Denken und Tun sind zwei paar Schuh

Zum Fünfziger wollte ich etwas besonderes machen. So saß ich mit Freunden beisammen und wir hatten die Europakarte vor uns am Tisch. Mit einem Stift zog ich einen Strich, quer von Zuhause bis Santiago de Compostela und teilte entschlossen mit: „So geh ich den Jakobsweg“. Chaotische Ausrufe:
Das geht nicht, du müsstest übers Meer und in drei Wochen ist das nicht zu schaffen, außerdem, wie übers Gebirg?!“ Leitln, es war nur mal so eine Idee, weil ich zum „Runden“ etwas Außergewöhnliches machen wollte.

Das ist Jahre her

In der Zwischenzeit hatte ich „effektivere Ideen“. Wenn es „alle“ tun, will ich´s nicht mehr. Vielleicht ein Teilstück der Tour de France radeln und „meine Tour des Lebens“ daraus machen? Alles nichts, gegen eine Scheidung mit Fünfzig! Den Schritt gewagt, herauskatapultiert vom Alltag, könnte man es mit der Hiobsbotschaft „Krebs“ vergleichen. Durchkommen zählt und nur die Harten schaffen es. Feuerlauf, Marathon, Santiago, alles abgehakt, sie sollten stellvertretend sein, für den einen großen Schritt: Die Veränderung.

Wer über einen Neustart nachdenkt

Will erst seine körperliche und geistige Widerstandskraft testen. Prüfen, ob man standhalten kann. Mein Leidensdruck war so groß, da war es mir egal, mit wie viel weniger Geld ich auskommen sollte. Die Rente klein und ich daher, bis an mein Lebensende dazuverdienen muss. In keinem Haus, sondern einer kleinen Wohnung, den Rest meines Lebens verbringen werde.
Für manche undenkbar, laufen sie lieber jährlich 42,195 Kilometer.
Stimmt, die sind auch nicht leicht zu schaffen, dafür läuft man auf der sicheren Seite.
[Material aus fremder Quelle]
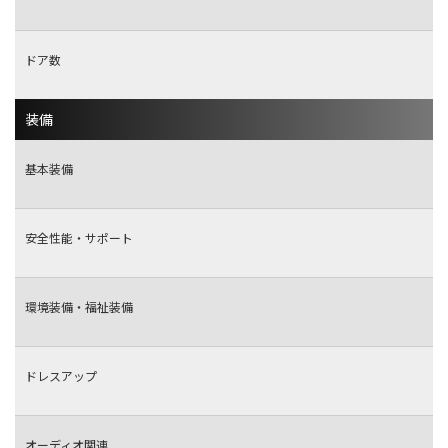
ドア数
装備
基本装備
安全性能・サポート
環境装備・福祉装備
ドレスアップ
オーディオ関連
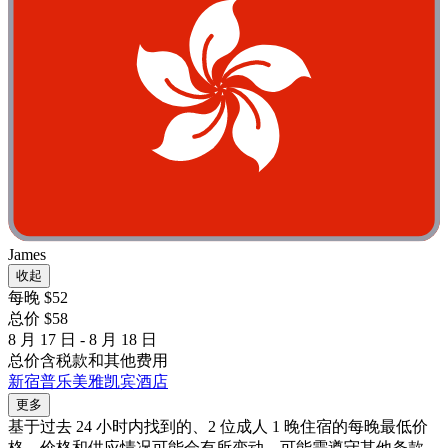
James
收起
每晚 $52
总价 $58
8 月 17 日 - 8 月 18 日
总价含税款和其他费用
新宿普乐美雅凯宾酒店
更多
基于过去 24 小时内找到的、2 位成人 1 晚住宿的每晚最低价
格。价格和供应情况可能会有所变动。可能需遵守其他条款。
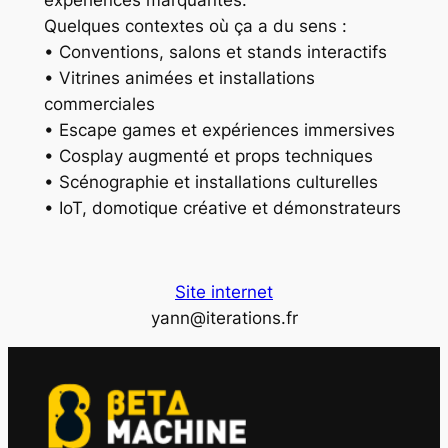
expériences marquantes.
Quelques contextes où ça a du sens :
• Conventions, salons et stands interactifs
• Vitrines animées et installations
commerciales
• Escape games et expériences immersives
• Cosplay augmenté et props techniques
• Scénographie et installations culturelles
• IoT, domotique créative et démonstrateurs
Site internet
yann@iterations.fr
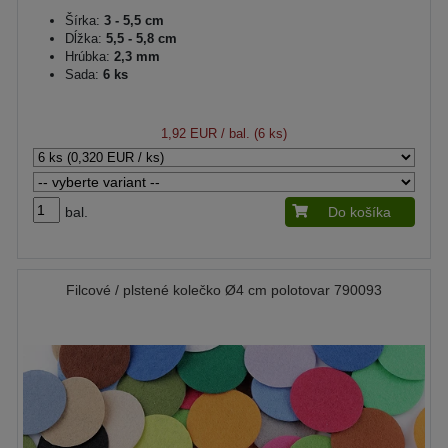
Šírka:
3 - 5,5 cm
Dĺžka:
5,5 - 5,8 cm
Hrúbka:
2,3 mm
Sada:
6 ks
1,92 EUR
/ bal. (6 ks)
bal.
Do košíka
Filcové / plstené kolečko Ø4 cm polotovar 790093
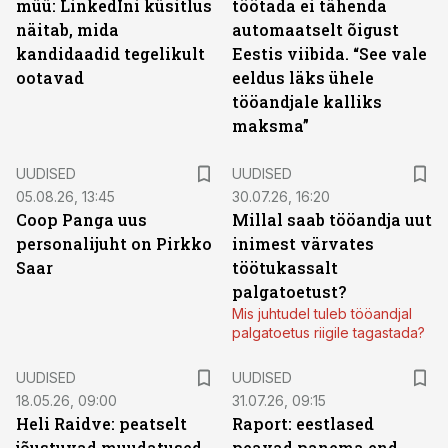
müü: LinkedIni küsitlus
töötada ei tähenda
näitab, mida
automaatselt õigust
kandidaadid tegelikult
Eestis viibida. “See vale
ootavad
eeldus läks ühele
tööandjale kalliks
maksma”
UUDISED
UUDISED
05.08.26, 13:45
30.07.26, 16:20
Coop Panga uus
Millal saab tööandja uut
personalijuht on Pirkko
inimest värvates
Saar
töötukassalt
palgatoetust?
Mis juhtudel tuleb tööandjal
palgatoetus riigile tagastada?
UUDISED
UUDISED
18.05.26, 09:00
31.07.26, 09:15
Heli Raidve: peatselt
Raport: eestlased
jõustuvad muudatused
peavad panema end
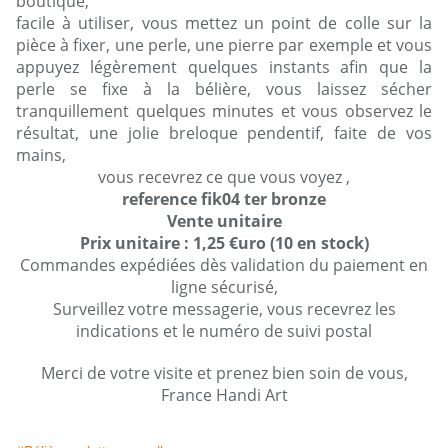
boutique,
facile à utiliser, vous mettez un point de colle sur la
pièce à fixer, une perle, une pierre par exemple et vous
appuyez légèrement quelques instants afin que la
perle se fixe à la bélière, vous laissez sécher
tranquillement quelques minutes et vous observez le
résultat, une jolie breloque pendentif, faite de vos
mains,
vous recevrez ce que vous voyez ,
reference fik04 ter bronze
Vente unitaire
Prix unitaire : 1,25 €uro (10 en stock)
Commandes expédiées dès validation du paiement en
ligne sécurisé,
Surveillez votre messagerie, vous recevrez les
indications et le numéro de suivi postal
Merci de votre visite et prenez bien soin de vous,
France Handi Art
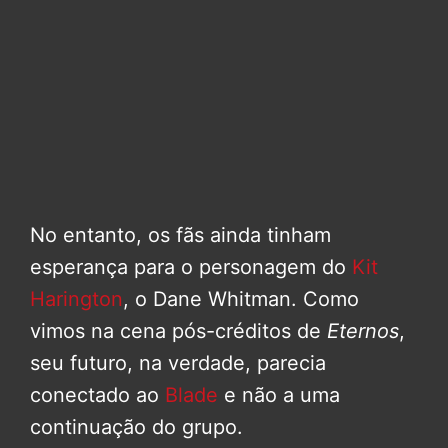
No entanto, os fãs ainda tinham
esperança para o personagem do
Kit
Harington
, o Dane Whitman. Como
vimos na cena pós-créditos de
Eternos
,
seu futuro, na verdade, parecia
conectado ao
Blade
e não a uma
continuação do grupo.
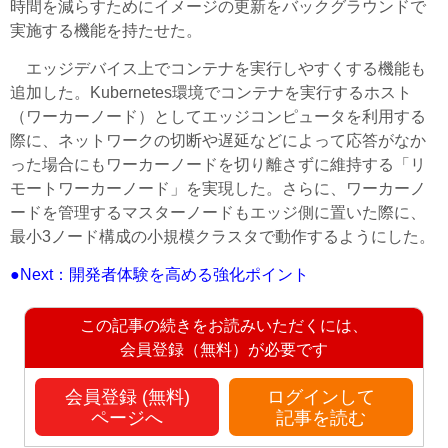
時間を減らすためにイメージの更新をバックグラウンドで
実施する機能を持たせた。
エッジデバイス上でコンテナを実行しやすくする機能も
追加した。Kubernetes環境でコンテナを実行するホスト
（ワーカーノード）としてエッジコンピュータを利用する
際に、ネットワークの切断や遅延などによって応答がなか
った場合にもワーカーノードを切り離さずに維持する「リ
モートワーカーノード」を実現した。さらに、ワーカーノ
ードを管理するマスターノードもエッジ側に置いた際に、
最小3ノード構成の小規模クラスタで動作するようにした。
●Next：開発者体験を高める強化ポイント
この記事の続きをお読みいただくには、
会員登録（無料）が必要です
会員登録 (無料)
ログインして
ページへ
記事を読む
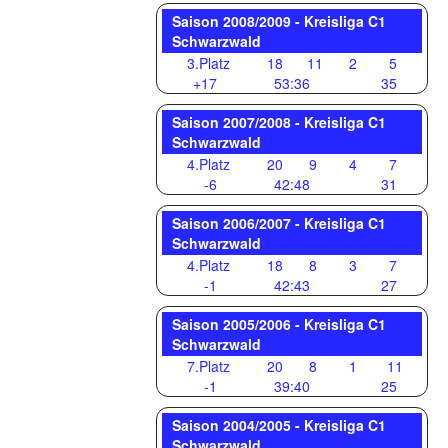
Saison 2008/2009 - Kreisliga C1
Schwarzwald
3.Platz
18
11
2
5
+17
53:36
35
Saison 2007/2008 - Kreisliga C1
Schwarzwald
4.Platz
20
9
4
7
-6
42:48
31
Saison 2006/2007 - Kreisliga C1
Schwarzwald
4.Platz
18
8
3
7
-1
42:43
27
Saison 2005/2006 - Kreisliga C1
Schwarzwald
7.Platz
20
8
1
11
-1
39:40
25
Saison 2004/2005 - Kreisliga C1
Schwarzwald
Nicht auf unbekanntem Terrain und kann weiter auf Freunde zählen, die sich ansonsten subtrahieren, weil sie noch mehr Angst vor dem „Abstellgleis“ haben.

Ist es die neue Freiheit wert?

Freiheit wovon, frei von Verpflichtungen? Das sollte nicht der Grund sein.
Aber eine Beziehung sollte aus „Gemeinsamkeiten“ bestehen, welche über die „Kinder“ hinaus andauern.
Jeder Mensch entwickelt sich weiter und im Idealfall, beide Partner zur gleichen Zeit, fürs gleiche Ziel.

Veröffentlicht von bewegend-begeistern am Attersee

Senioren Dolce Vita oder glücklicher als Gott Lebensfreude und Lebenslust, gemischt mit humorvoller und optimistischer Selbstironie. Humor, ist für mich das Salz in der Suppe des Lebens. Dazulernen, neue Erfahrungen machen und Stillstand vermeiden, so bleibt man auf der Herzspur. Denn Leben, findet auch noch ab Fünfzig statt und endet, definitiv nicht mit Sechzig. Als Mutter, Er-Lebenstrainerin, Animateurin und Wanderführerin, lebe ich am schönsten Fleck im Salzkammergut. Schreibe über Bewegungen und Begeisterungen im Leben und last but not least, die Liebe ab Fünfzig. Kann über den Tellerrand hinaus schauen und freue mich, sollte ich viele motivieren – animieren und aktivieren, ergo, bewegend-begeistern können.

2 Kommentare zu „Denken und Tun sind zwei paar Schuh

  1. Ich hab mit fünfzig eine zweijährige Zusatzausbildung begonnen, und bin sehr glücklich, dass ich es tue, auch wenn manch einer stirnrunzelnd auf mich schaut und sagt: lohnt sich das denn? Du gehst doch eh bald in Rente. Und andere sagen mir, dass sie es bewundernswert finden, dass ich mich traue. So denkt jeder anders und mit fünfzig oder sechszig oder auch siebzig kann doch immer noch was Passieren.